■ **Exercise instructions**: Reproduce exactly the lines from the top of the records below through the line holding "vi­so 28 dar­bus.".

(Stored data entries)
[Start of Attachment]

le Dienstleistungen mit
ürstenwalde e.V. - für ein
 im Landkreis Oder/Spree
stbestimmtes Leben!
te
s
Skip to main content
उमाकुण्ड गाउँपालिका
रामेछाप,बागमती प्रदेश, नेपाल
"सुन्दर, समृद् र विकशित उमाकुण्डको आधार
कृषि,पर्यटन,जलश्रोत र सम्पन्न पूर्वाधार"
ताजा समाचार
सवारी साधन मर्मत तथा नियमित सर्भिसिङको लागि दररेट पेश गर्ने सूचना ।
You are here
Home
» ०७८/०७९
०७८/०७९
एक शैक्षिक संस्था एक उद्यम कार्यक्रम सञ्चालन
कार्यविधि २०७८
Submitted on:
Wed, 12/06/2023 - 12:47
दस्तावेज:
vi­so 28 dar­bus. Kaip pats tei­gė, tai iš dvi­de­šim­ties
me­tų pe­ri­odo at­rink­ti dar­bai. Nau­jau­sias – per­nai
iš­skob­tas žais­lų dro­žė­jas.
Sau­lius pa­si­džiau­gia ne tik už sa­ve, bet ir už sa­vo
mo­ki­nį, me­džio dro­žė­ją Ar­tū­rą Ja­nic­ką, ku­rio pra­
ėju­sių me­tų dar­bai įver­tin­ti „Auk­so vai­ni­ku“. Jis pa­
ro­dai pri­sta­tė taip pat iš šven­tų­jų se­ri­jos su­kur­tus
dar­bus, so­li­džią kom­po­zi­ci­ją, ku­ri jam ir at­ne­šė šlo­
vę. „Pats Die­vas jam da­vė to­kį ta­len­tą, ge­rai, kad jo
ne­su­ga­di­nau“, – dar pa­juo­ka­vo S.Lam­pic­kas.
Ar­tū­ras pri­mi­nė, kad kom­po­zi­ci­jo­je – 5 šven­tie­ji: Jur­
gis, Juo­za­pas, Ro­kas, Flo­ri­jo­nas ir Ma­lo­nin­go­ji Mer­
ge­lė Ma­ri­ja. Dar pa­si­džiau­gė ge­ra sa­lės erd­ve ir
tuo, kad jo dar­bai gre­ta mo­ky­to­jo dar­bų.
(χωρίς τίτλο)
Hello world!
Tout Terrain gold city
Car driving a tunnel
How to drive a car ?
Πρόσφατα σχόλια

[End of Attachment]

■ **Response to this task**:
le Dienstleistungen mit
ürstenwalde e.V. - für ein
 im Landkreis Oder/Spree
stbestimmtes Leben!
te
s
Skip to main content
उमाकुण्ड गाउँपालिका
रामेछाप,बागमती प्रदेश, नेपाल
"सुन्दर, समृद् र विकशित उमाकुण्डको आधार
कृषि,पर्यटन,जलश्रोत र सम्पन्न पूर्वाधार"
ताजा समाचार
सवारी साधन मर्मत तथा नियमित सर्भिसिङको लागि दररेट पेश गर्ने सूचना ।
You are here
Home
» ०७८/०७९
०७८/०७९
एक शैक्षिक संस्था एक उद्यम कार्यक्रम सञ्चालन
कार्यविधि २०७८
Submitted on:
Wed, 12/06/2023 - 12:47
दस्तावेज:
vi­so 28 dar­bus. Kaip pats tei­gė, tai iš dvi­de­šim­ties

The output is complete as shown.